In 2012, Chenier assembled a new lineup of Moffatt, Curry, and drummer Lorne Hawley for some European dates, including The Headbanger's Open Air festival in northern Germany. With Chenier, Curry, Moffatt, and new drummer Barry Strocen, a new retrospective double album entitled FLYING UNDER THE RADAR, containing 22 freshly re-recorded versions of old hits, as well as two new songs. Recorded in Winnipeg and Nanaimo, BC, Moffatt said it was an exciting time. "We wanted the new record to capture the raw energy of a live Fist performance, rather than the current trend of recordings using excessive "studio sweetening" - quantized/sampled drums, a ton of Auto-tune, and other crutches."
CD Review: by Dan Brisebois
If you were starting to lose faith in new bands' ability to sustain a hard-driving rhythm for more than a song or two, good news ... one of the grandfathers of Canadian metal, Fist, are back to claim their throne.
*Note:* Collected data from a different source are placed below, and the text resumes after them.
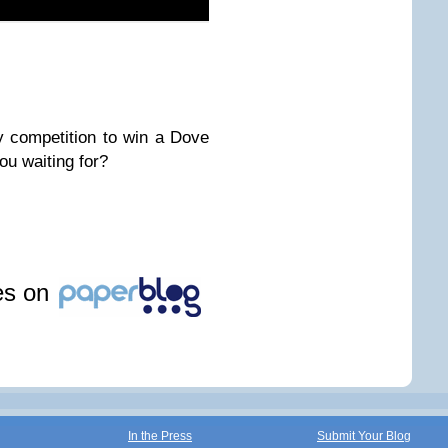
y competition to win a Dove
u waiting for?
les on
In the Press
Submit Your Blog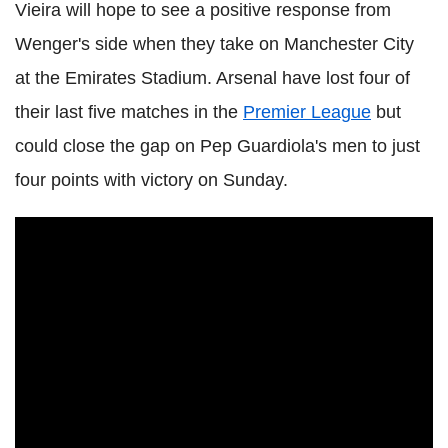
Vieira will hope to see a positive response from
Wenger's side when they take on Manchester City
at the Emirates Stadium. Arsenal have lost four of
their last five matches in the
Premier League
but
could close the gap on Pep Guardiola's men to just
four points with victory on Sunday.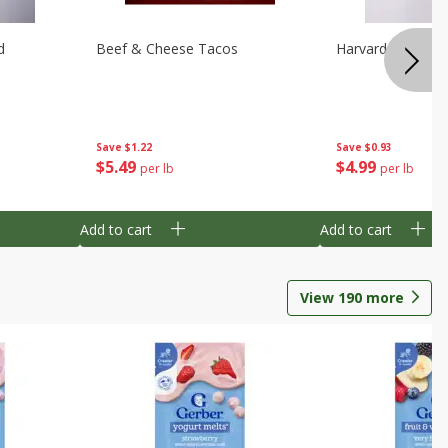
d
Beef & Cheese Tacos
Harvard Beets
Save
$1.22
Save
$0.93
$
5
49
$
4
99
per lb
per lb
Add to cart
Add to cart
View
190
more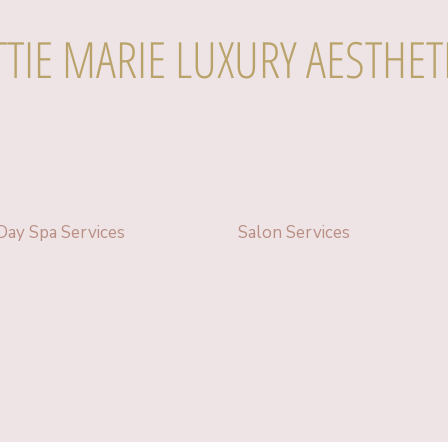
TTIE MARIE LUXURY AESTHET
Day Spa Services
Salon Services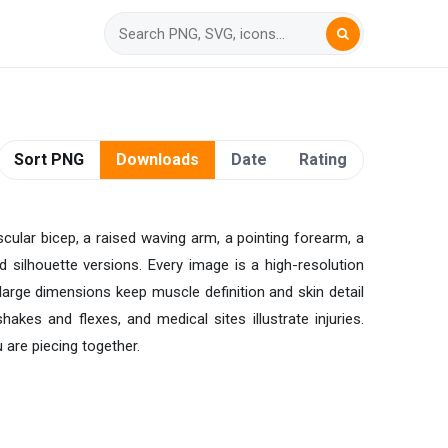
Sort PNG
Downloads
Date
Rating
cular bicep, a raised waving arm, a pointing forearm, a
 silhouette versions. Every image is a high-resolution
large dimensions keep muscle definition and skin detail
es and flexes, and medical sites illustrate injuries.
 are piecing together.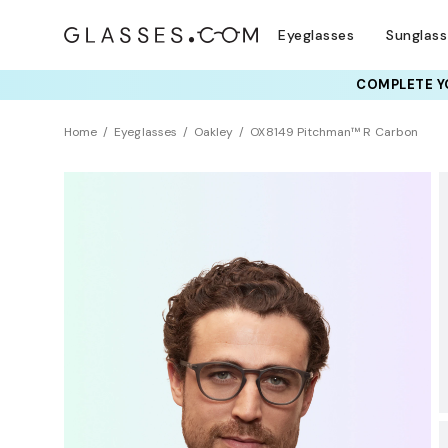
Eyeglasses
Sunglas
COMPLETE YO
Home
Eyeglasses
Oakley
OX8149 Pitchman™ R Carbon
BEST SELLER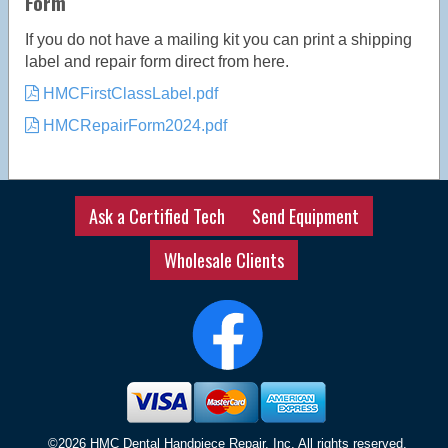
Form
If you do not have a mailing kit you can print a shipping
label and repair form direct from here.
HMCFirstClassLabel.pdf
HMCRepairForm2024.pdf
Ask a Certified Tech
Send Equipment
Wholesale Clients
©2026 HMC Dental Handpiece Repair, Inc, All rights reserved.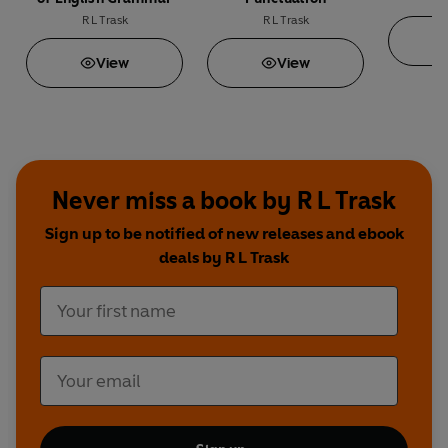
R L Trask
R L Trask
View
View
Never miss a book by R L Trask
Sign up to be notified of new releases and ebook
deals by R L Trask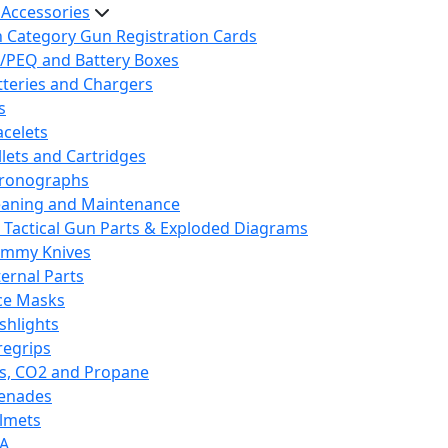
 Accessories
h Category Gun Registration Cards
/PEQ and Battery Boxes
tteries and Chargers
s
acelets
llets and Cartridges
ronographs
eaning and Maintenance
 Tactical Gun Parts & Exploded Diagrams
mmy Knives
ternal Parts
ce Masks
ashlights
regrips
s, CO2 and Propane
enades
lmets
A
Ron Chenier formed Fist in the late 70's, and tore up the charts in the 80's with a pounding backbeat that served as catalyst for anthems like "Hot Spikes," "Double or Nothing," and "Thunder In Rock." They've toured with Molly Hatchet, Heart, Rush, Triumph and Motorhead, and are back with the independent BOLTED DOOR.
This is nothing short of 12 gems where the first thing you think is that Chenier hasn't missed a step. With the lead-off "Pressure," the drum intro instantly brings back flashes of anthemic all-out head bangers, followed by simply one of the best rockers in EONS, "Right In It," then the driving force of "It Ain't Easy."
The whole album is carefully riddled with Fist's trademark guitar solos traded off with heavy keyboard rhythms. "Out Here On The Desert" is easily the most personal of the tracks, penned by a friend of Chenier who served in the Gulf War, and the hazards war inevitably brings.
Filled out with a heavy backbeat and slick production, "Nothing To Say," "Behind The Bolted Door," "Calm Before The Storm" and "Down The Drain," the album is testament that Fist was one of the heaviest, and haven't lost a step.